_Problem details:_
Omit all images, then repeat exactly the lines below from the one containing "right knee: (219, 339)" through the one containing "right back paw: (256, 351)", both ends included.

*** Material provided ***

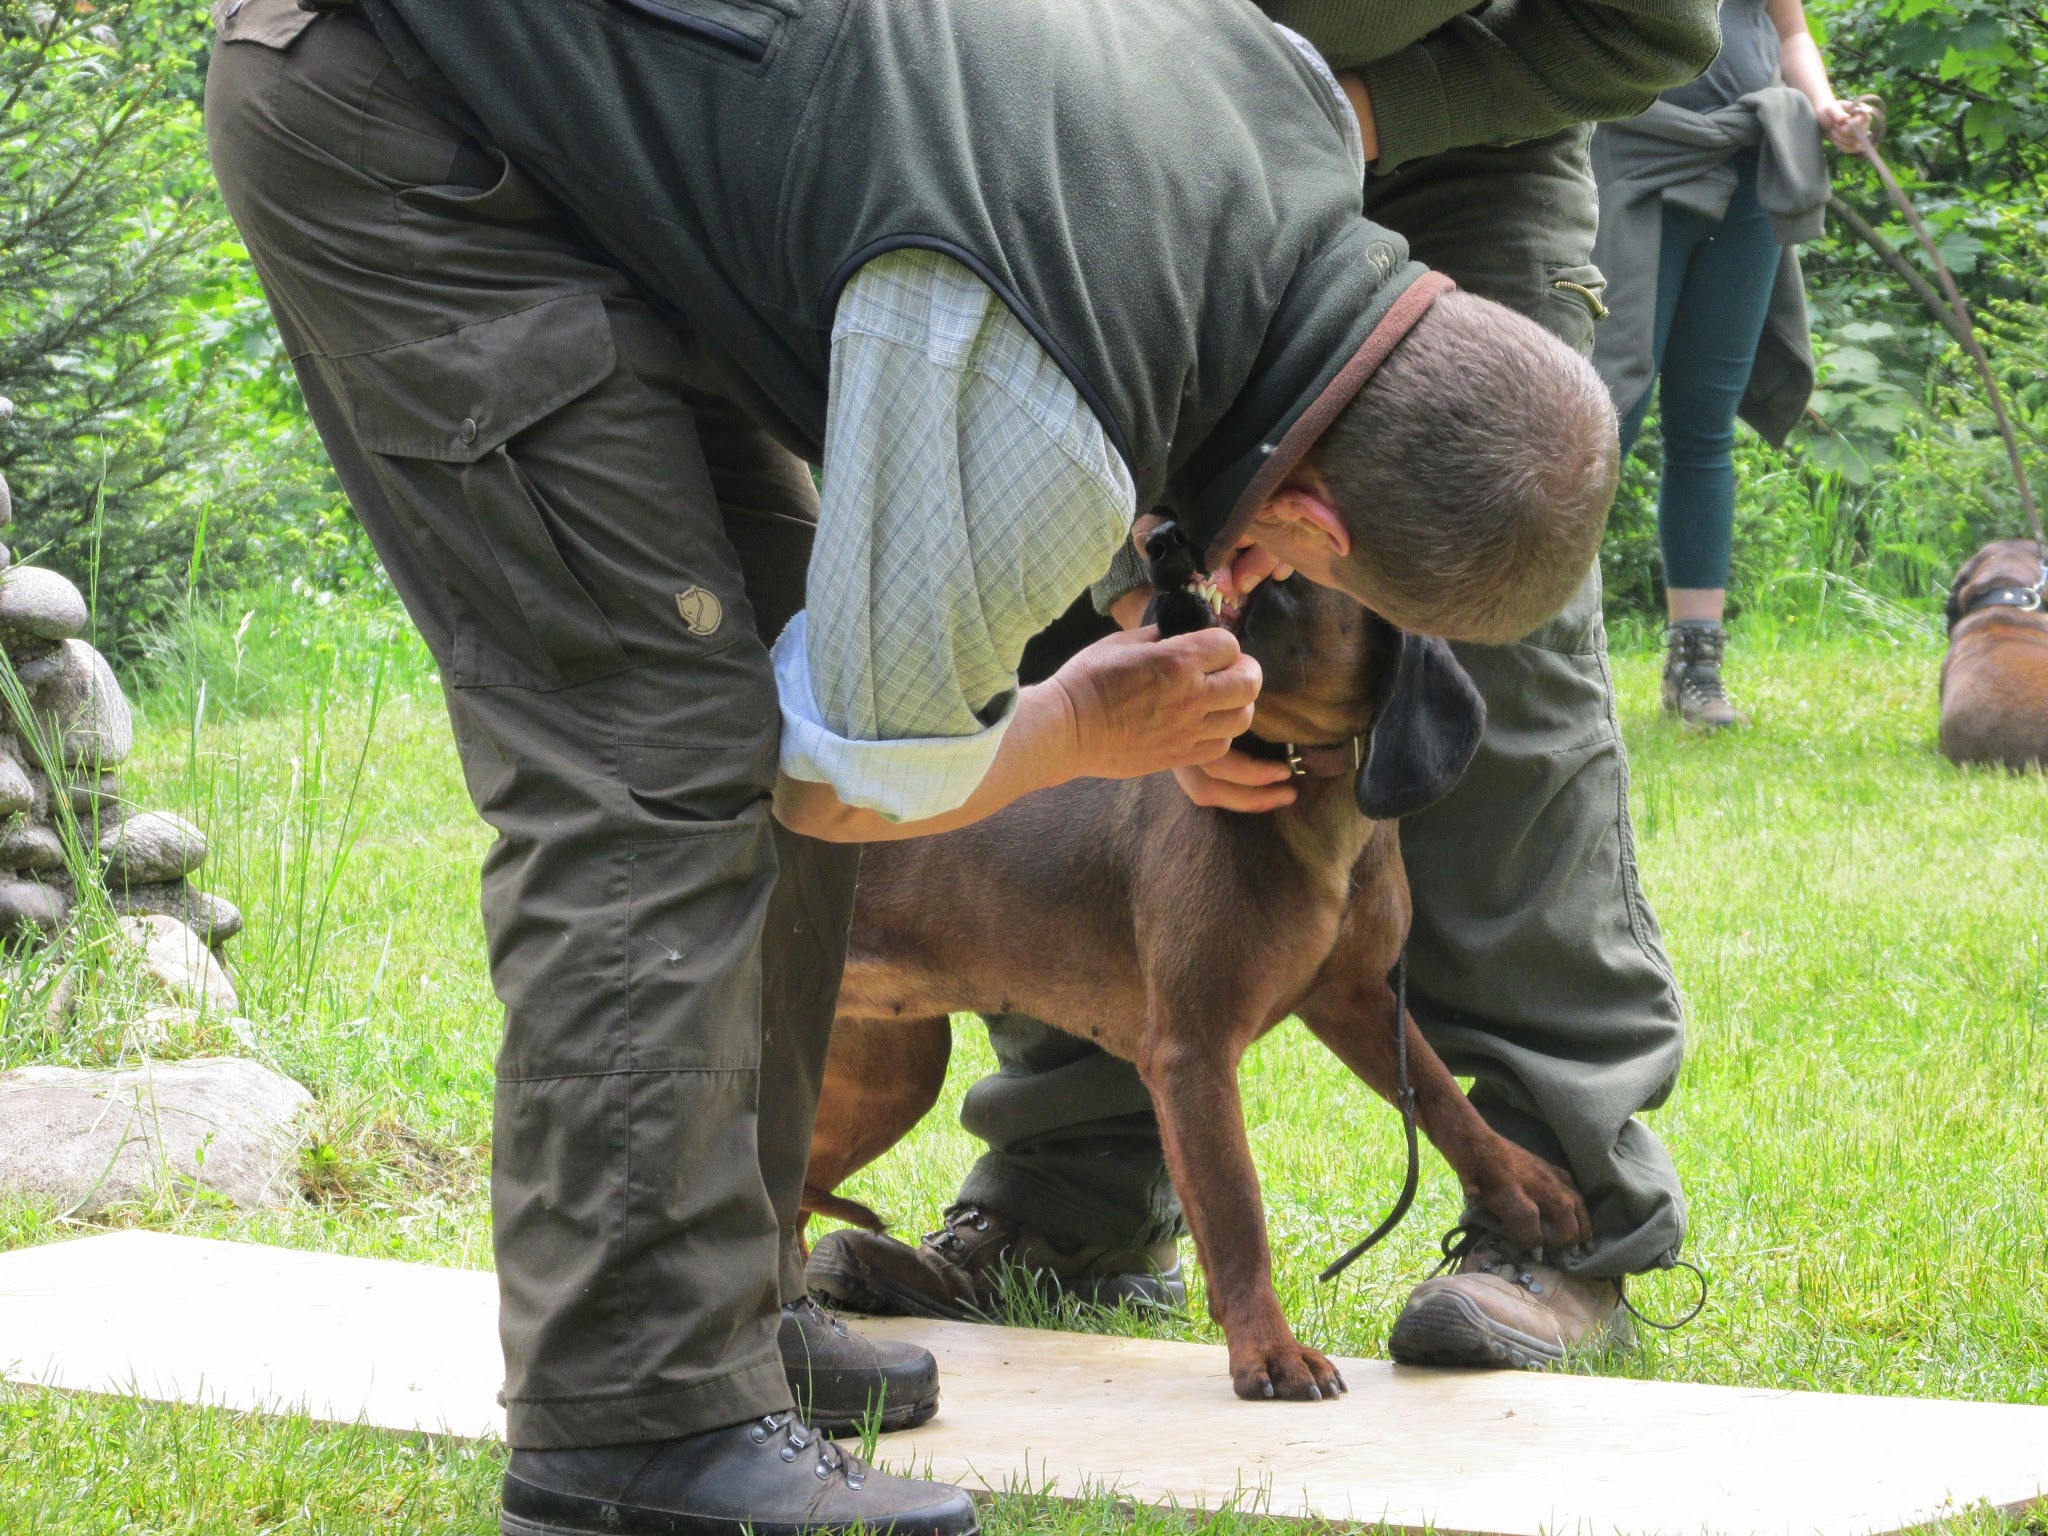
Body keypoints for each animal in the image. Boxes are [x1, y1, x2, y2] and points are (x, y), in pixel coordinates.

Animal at [806, 561, 1589, 1409]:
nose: (1155, 569)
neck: (1310, 795)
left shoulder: (1353, 998)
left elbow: (1443, 1094)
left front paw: (1522, 1185)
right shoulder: (1193, 1054)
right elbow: (1237, 1215)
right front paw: (1270, 1352)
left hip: (890, 1073)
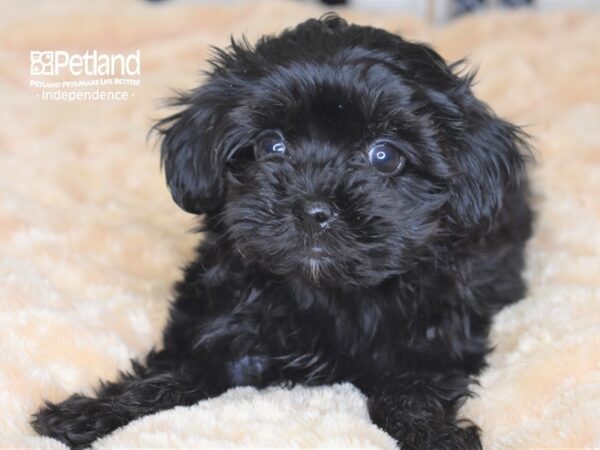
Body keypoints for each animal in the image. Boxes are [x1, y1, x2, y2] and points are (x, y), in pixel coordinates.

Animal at [31, 15, 528, 448]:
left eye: (385, 155)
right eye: (272, 145)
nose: (314, 209)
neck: (327, 295)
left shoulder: (434, 338)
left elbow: (413, 392)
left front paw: (436, 436)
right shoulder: (219, 327)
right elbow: (171, 374)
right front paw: (89, 415)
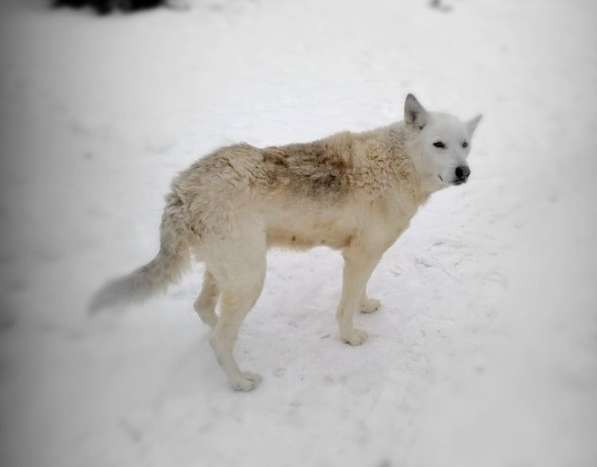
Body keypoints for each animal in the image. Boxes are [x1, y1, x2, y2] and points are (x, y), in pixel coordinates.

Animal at [91, 95, 482, 392]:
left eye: (465, 145)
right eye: (438, 144)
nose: (464, 172)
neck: (398, 165)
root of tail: (182, 191)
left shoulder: (365, 255)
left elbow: (359, 294)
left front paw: (365, 305)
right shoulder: (360, 255)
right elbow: (344, 308)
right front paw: (349, 337)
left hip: (228, 272)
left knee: (204, 310)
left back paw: (221, 333)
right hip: (250, 277)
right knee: (219, 339)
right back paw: (239, 381)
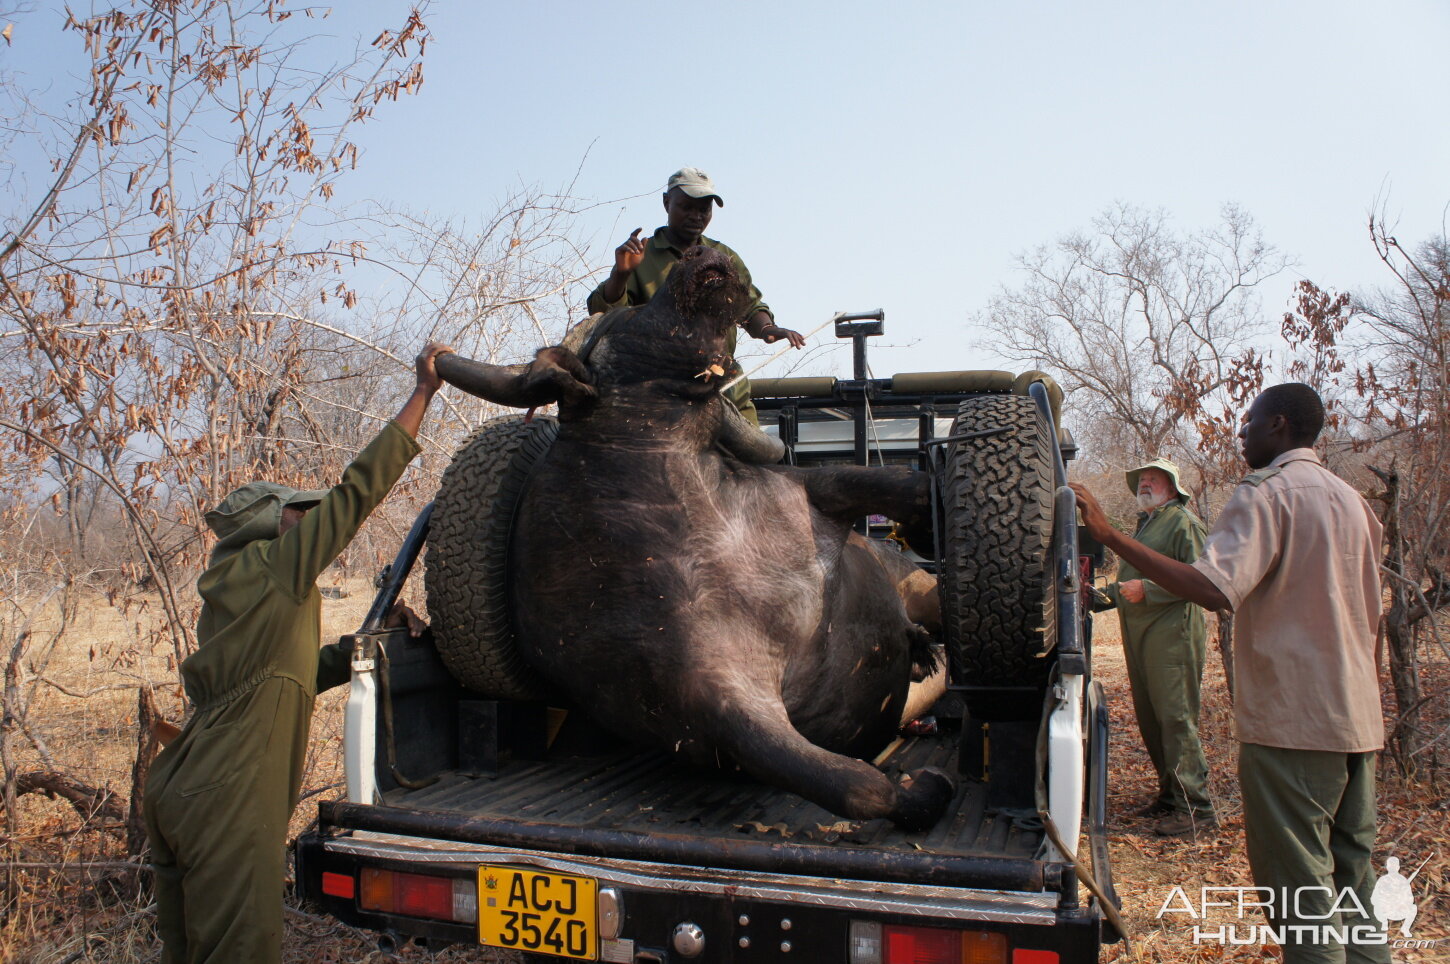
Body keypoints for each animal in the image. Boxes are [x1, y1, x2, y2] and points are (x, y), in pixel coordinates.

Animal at [429, 246, 951, 829]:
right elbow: (855, 787)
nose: (704, 252)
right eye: (632, 314)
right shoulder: (712, 698)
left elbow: (901, 483)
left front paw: (930, 517)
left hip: (912, 585)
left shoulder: (812, 493)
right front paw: (924, 791)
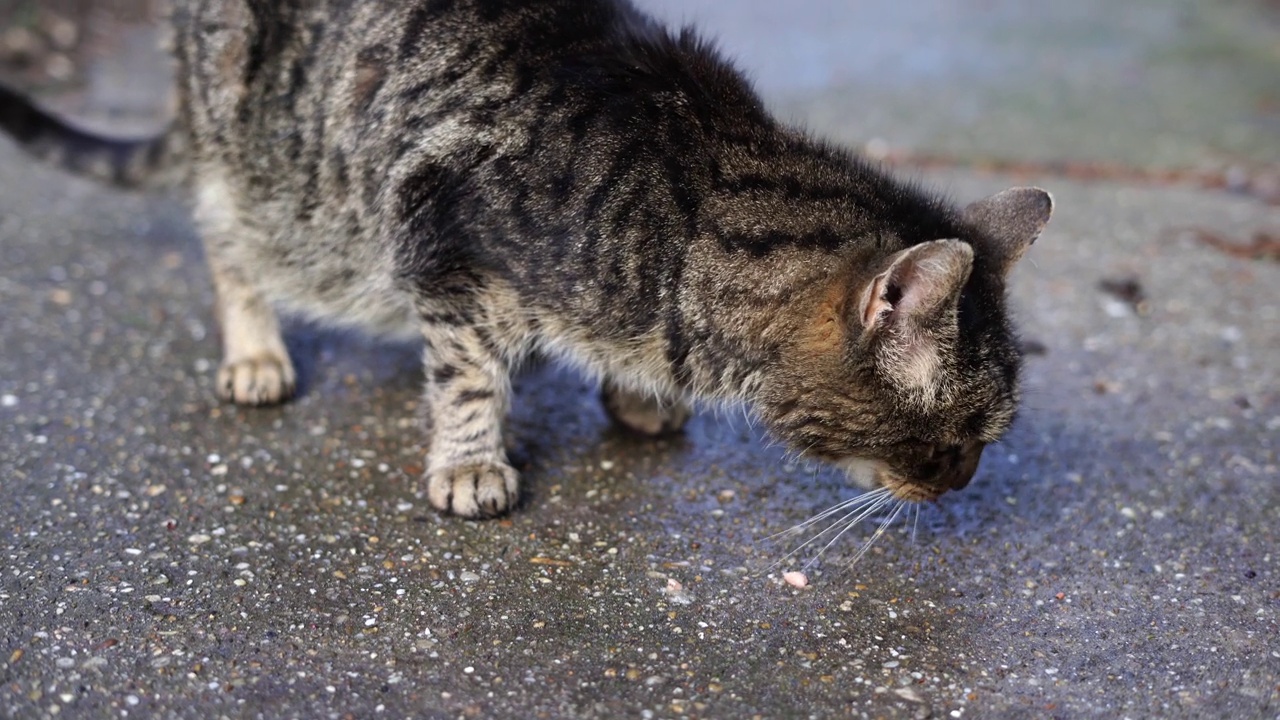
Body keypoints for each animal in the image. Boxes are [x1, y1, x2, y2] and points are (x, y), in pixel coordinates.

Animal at [0, 0, 1049, 515]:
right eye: (958, 435)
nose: (964, 484)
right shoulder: (447, 245)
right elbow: (468, 376)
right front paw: (470, 463)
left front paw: (637, 396)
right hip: (250, 152)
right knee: (227, 241)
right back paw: (256, 351)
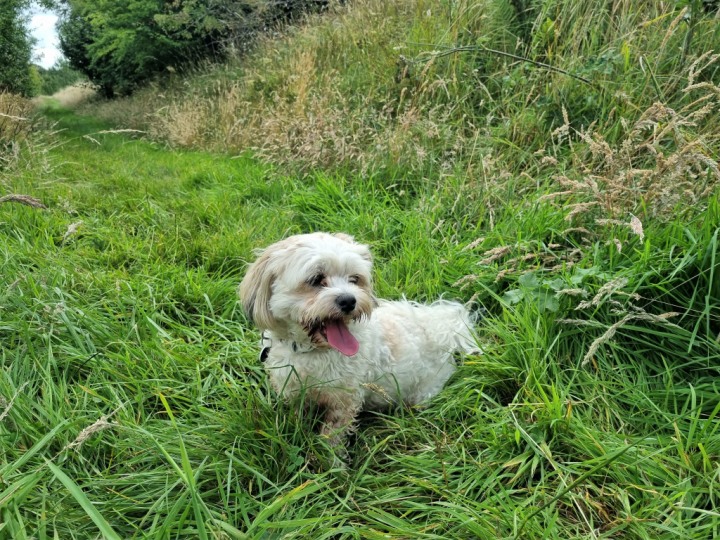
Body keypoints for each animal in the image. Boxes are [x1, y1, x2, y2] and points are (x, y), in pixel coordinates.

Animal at [239, 232, 478, 447]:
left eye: (354, 279)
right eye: (316, 279)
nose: (349, 300)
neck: (312, 350)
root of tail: (442, 328)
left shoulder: (344, 400)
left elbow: (332, 435)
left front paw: (330, 461)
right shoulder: (293, 390)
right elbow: (299, 416)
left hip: (424, 391)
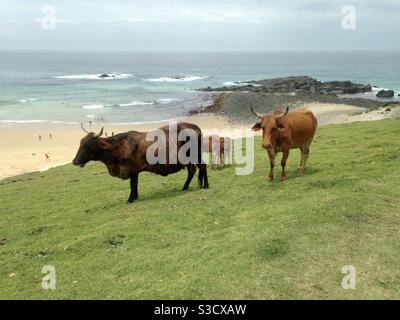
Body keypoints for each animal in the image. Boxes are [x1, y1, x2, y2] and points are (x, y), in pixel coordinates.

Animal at [72, 122, 209, 202]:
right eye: (81, 143)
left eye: (88, 146)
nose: (75, 161)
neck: (118, 148)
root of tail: (195, 126)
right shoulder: (135, 171)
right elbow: (135, 184)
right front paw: (135, 196)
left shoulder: (133, 169)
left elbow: (132, 184)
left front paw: (130, 199)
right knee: (193, 170)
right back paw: (187, 187)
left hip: (195, 154)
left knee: (201, 167)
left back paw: (205, 185)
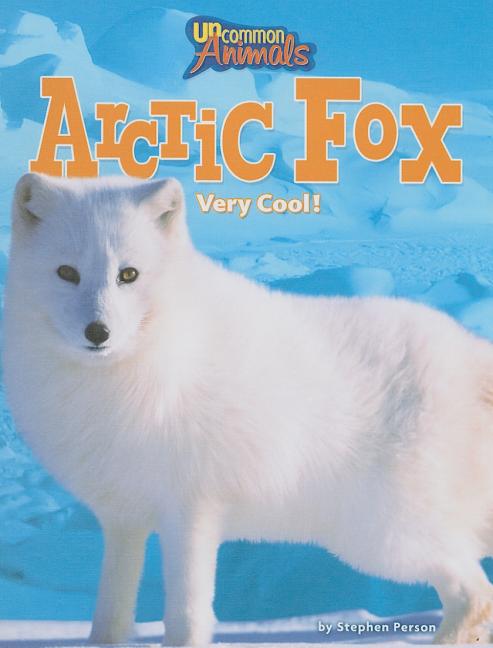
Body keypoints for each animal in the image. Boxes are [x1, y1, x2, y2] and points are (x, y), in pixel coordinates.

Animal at [4, 172, 493, 646]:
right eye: (67, 272)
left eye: (128, 274)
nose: (98, 331)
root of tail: (471, 352)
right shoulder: (123, 518)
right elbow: (111, 612)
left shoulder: (192, 510)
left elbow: (187, 615)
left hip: (385, 536)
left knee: (475, 591)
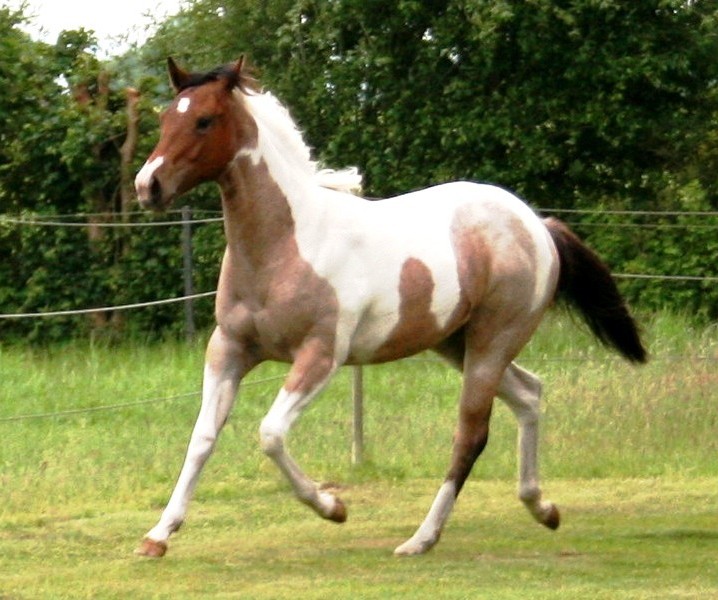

***

_Exercise answer:_
right knee: (219, 339)
right back paw: (239, 381)
Body keypoints for each animal in the image. Boxes are [x1, y1, x2, y2] and points are (x, y), in pixel coordinates.

Animal at [429, 246, 951, 829]:
right elbow: (855, 787)
nose: (704, 252)
right eye: (632, 314)
right shoulder: (712, 698)
left elbow: (901, 483)
left front paw: (930, 517)
left hip: (912, 585)
left shoulder: (812, 493)
right front paw: (924, 791)
Body keypoints for each animal in the image. Boxes are [x1, y1, x2, y2] and points are (x, y), in pixel coordinates.

Animal at [0, 0, 1049, 515]:
right eye: (958, 435)
nose: (964, 484)
right shoulder: (447, 245)
right elbow: (468, 376)
right front paw: (470, 463)
left front paw: (637, 396)
right hip: (250, 152)
right knee: (227, 241)
right back paw: (256, 351)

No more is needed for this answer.